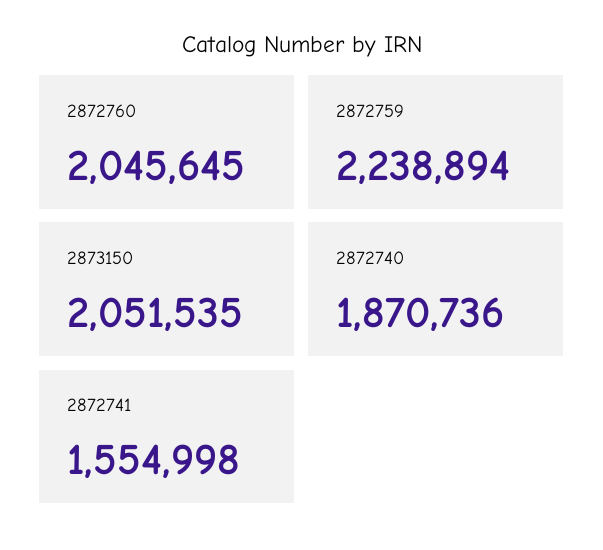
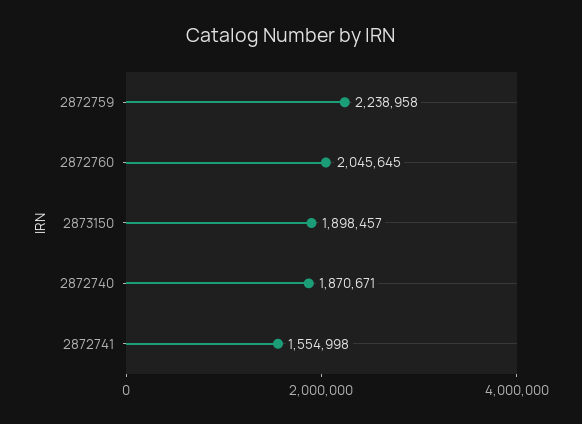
2872759: 2238894 -> 2238958
2873150: 2051535 -> 1898457
2872740: 1870736 -> 1870671

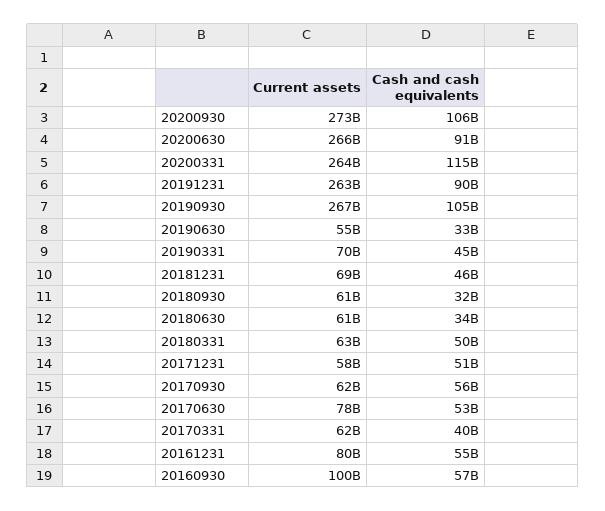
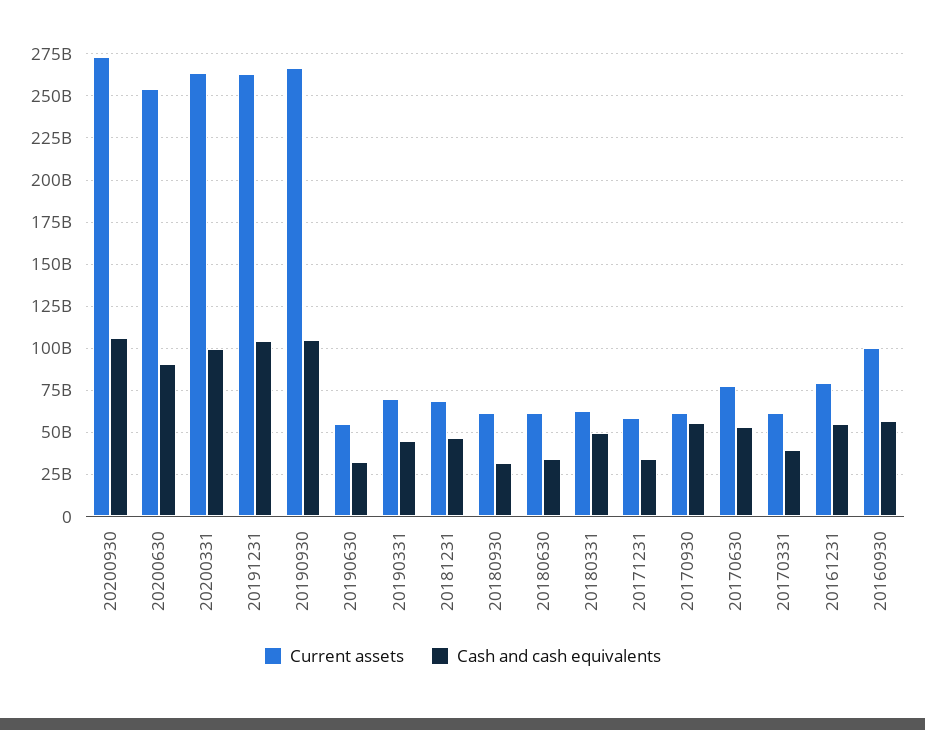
Current assets, 20200630: 266000000000 -> 255000000000
Cash and cash equivalents, 20200331: 115000000000 -> 100000000000
Cash and cash equivalents, 20191231: 90000000000 -> 105000000000
Cash and cash equivalents, 20171231: 51000000000 -> 35000000000

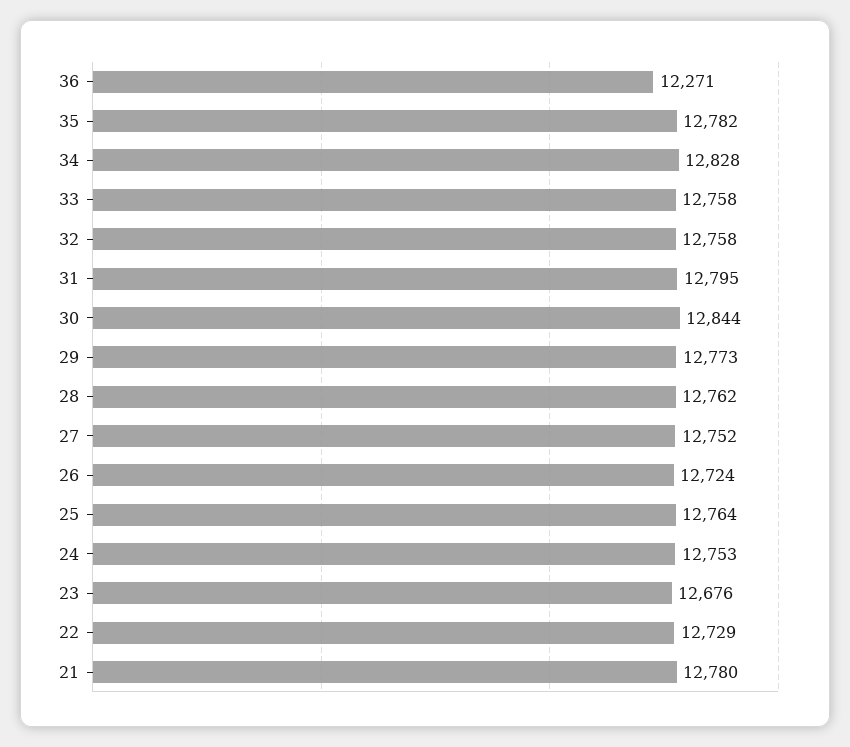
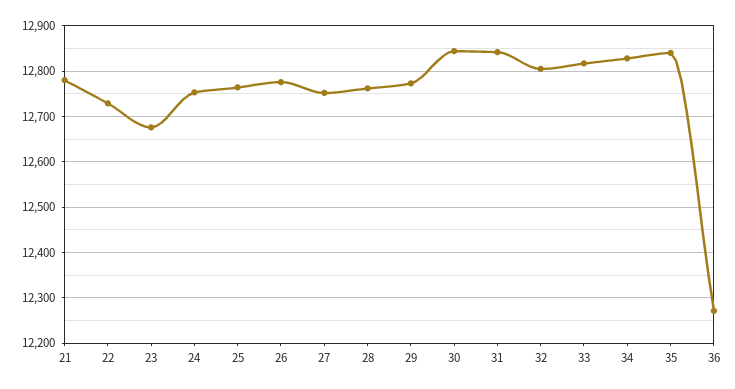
35: 12782 -> 12840
33: 12758 -> 12820
32: 12758 -> 12800
31: 12795 -> 12840
26: 12724 -> 12780

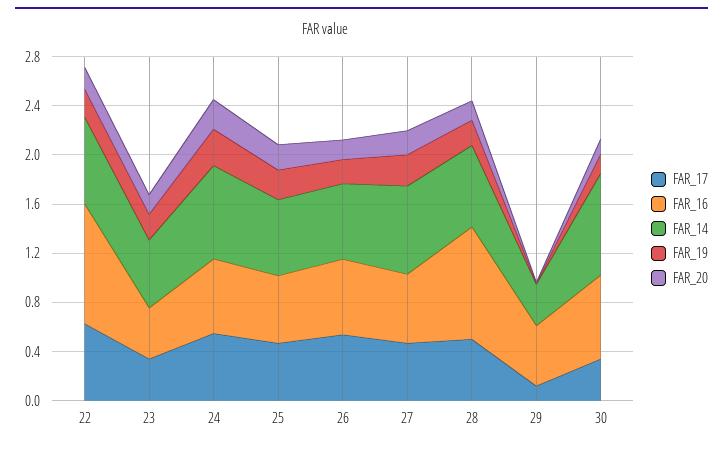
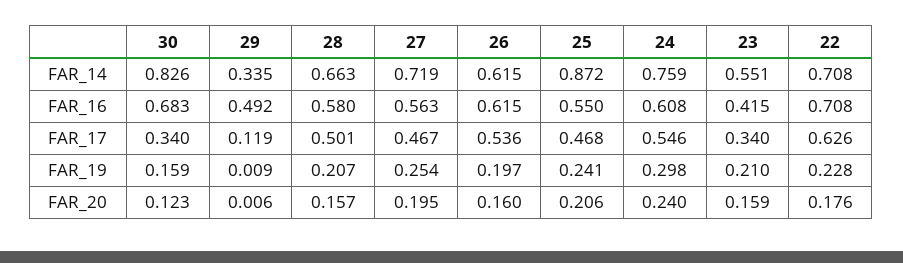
FAR_16, 22: 1 -> 0.708
FAR_14, 25: 0.6 -> 0.872
FAR_16, 28: 0.9 -> 0.58

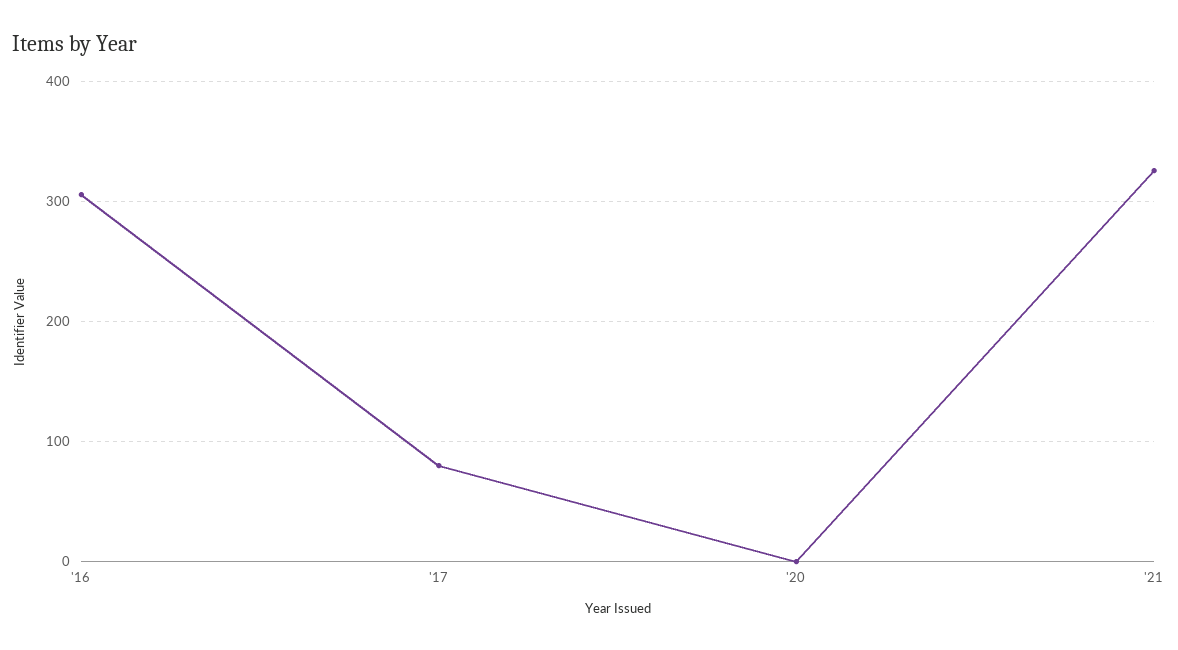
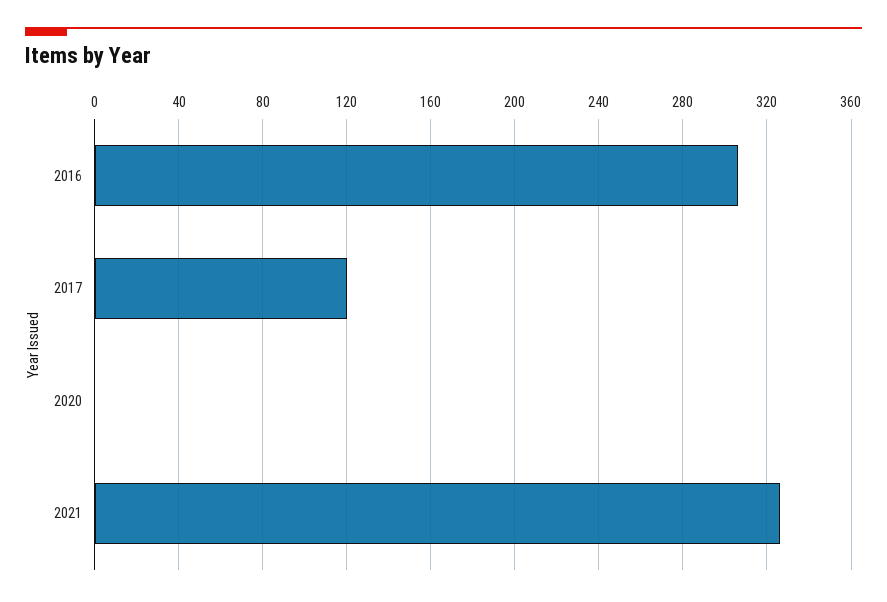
'17: 80 -> 120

### What to produce
Leaving the pictures aside, copy exactly and only the lines from the one holding "2872740: 1870736 -> 1870671" through the final line of the data, both ends kept.

### Finished exercise
2872740: 1870736 -> 1870671

Current assets, 20200630: 266000000000 -> 255000000000
Cash and cash equivalents, 20200331: 115000000000 -> 100000000000
Cash and cash equivalents, 20191231: 90000000000 -> 105000000000
Cash and cash equivalents, 20171231: 51000000000 -> 35000000000

35: 12782 -> 12840
33: 12758 -> 12820
32: 12758 -> 12800
31: 12795 -> 12840
26: 12724 -> 12780

FAR_16, 22: 1 -> 0.708
FAR_14, 25: 0.6 -> 0.872
FAR_16, 28: 0.9 -> 0.58

'17: 80 -> 120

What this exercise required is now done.